Health and Wellness: Tech-Driven Gifting Booms
The hottest gifting categories are increasingly powered by technology and wellness. Spending on new fitness brands (think AI-powered gym equipment, personalized workout mirrors, and smart health trackers) soared 30% year over year from 2023 to 2024, outpacing conventional fitness club spending (up just 5%). Holiday sales for these health and wellness tech brands have outperformed the rest of the year, rising 4.5 percentage points from 2018 to 2024.
Experiential Gifting and Canadian Shoppers
Canadian consumers are increasingly prioritizing experience-based gifts—travel, dining, and leisure—over physical products.

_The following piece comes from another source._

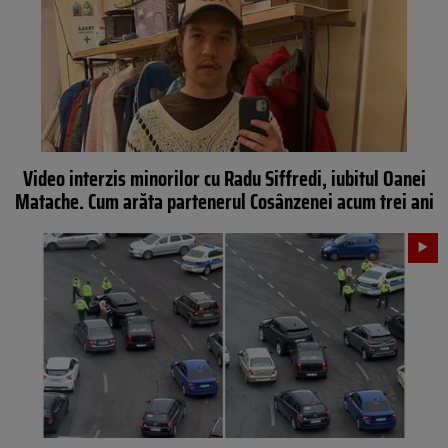
Video interzis minorilor cu Radu Siffredi, iubitul Oanei
Matache. Cum arăta partenerul Cosânzenei acum trei ani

The shift is attributed to rising goods prices, which have made experiences seem more valuable and emotionally rewarding. Businesses in hospitality and entertainment are poised to capture a rising share of holiday budgets, while traditional retailers may need to add experiential elements or new value propositions to keep pace.
Gen Z and Social Media: The Viral Fashion Effect
Social media continues to be a powerful driver of youth spending—especially among Gen Z. In the past six months, spending on viral “teen and tween” fashion brands surged 25% year over year in the U.S., compared to roughly 5% across all apparel.

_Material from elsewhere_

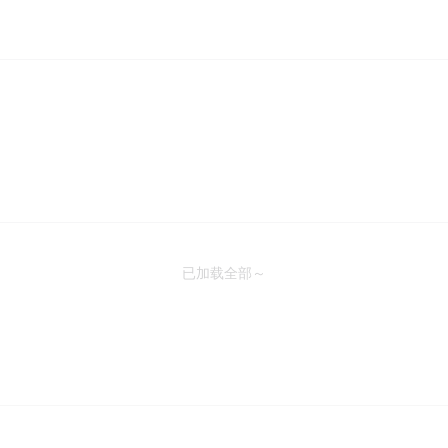
已加载全部～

This trend intensifies during holiday periods and clusters most strongly in large college towns, with Mastercard’s data pointing to places like Ohio University and Indiana University leading viral fashion adoption.
Gen Z shoppers, influenced by relatable online personalities and real-time trends, are expected to shape not just which products sell, but the very channels and moments when retailers connect with young consumers.
Looking Ahead: Retail’s New Reality
With digital outpacing in-store sales, experiential and tech-driven categories booming, and social media fueling viral trends, the 2025 holiday season will be defined by agility and experimentation. Retailers who pivot quickly, offering digitally discoverable, value-driven, and influencer-bolstered gifts, stand to win share in a time of rapid industry transformation.